For any other key, we can compare the root's key with the key to insert. There are three possibilities to consider:
- If the key to insert is smaller than the root's key, we know that whatever change must happen to put the new key-value in the tree will have to happen in the subtree rooted at the root's left child. In this case, we re-assign the root's left child to be the result of putting the given key-value pair in the left subtree. Again, remember that by "result" here, we mean the single node reference to a tree where the new key-value pair has been inserted.
- If the key to insert is larger than the root's key, the needed change must instead happen in the subtree rooted at the root's right child.
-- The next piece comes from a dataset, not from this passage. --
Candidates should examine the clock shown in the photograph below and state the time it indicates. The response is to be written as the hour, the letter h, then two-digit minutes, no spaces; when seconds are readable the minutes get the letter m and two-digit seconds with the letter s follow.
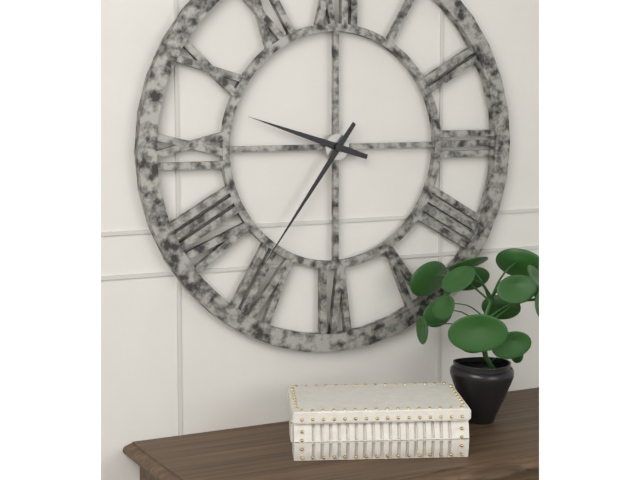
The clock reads 9h36
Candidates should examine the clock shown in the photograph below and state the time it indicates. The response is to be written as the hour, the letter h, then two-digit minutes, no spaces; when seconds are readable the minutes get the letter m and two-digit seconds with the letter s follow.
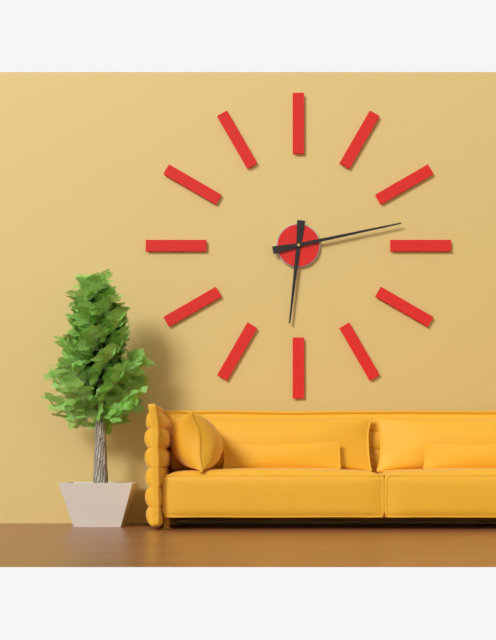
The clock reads 6h13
So we similarly re-assign the right child to be the result of "putting" this key-value pair in this right subtree.
- As the last case to consider, If the key to insert agrees with the root's key, we must be updating this root node. This is actually another base case -- assign the given value to n.val and call it a day.

Here's the code:

public void put(Key key, Value val) {
    root = put(root, key, val);
}

private Node put(Node n, Key key, Value val) {

    if (n == null)  {                      // (base case, insert)
        Node newNode = new Node(key, val);    
        return newNode;
    }
    
    int cmp = key.compareTo(n.key);
    
    if (cmp < 0)                          // key < n.key  (recurse on left subtree)
        n.left = put(n.left, key, val);
    
    else if (cmp > 0)                     // key > n.key  (recurse on right subtree)
        n.right = put(n.right, key, val);
    
    else                                  // key == n.key (base case, overwrite)
        n.val = val;
    
    return n;   
}

Navigating the path to the insertion point requires a number of comparisons equal to one more than the level of the key-value pair after it has been inserted, with the worst-case again being a number of comparisons one more than the height of the tree. Thus, insertion into a binary search tree is also fast, with comparison cost $\sim \log_2 n$ for a perfectly balanced tree of $n$ nodes.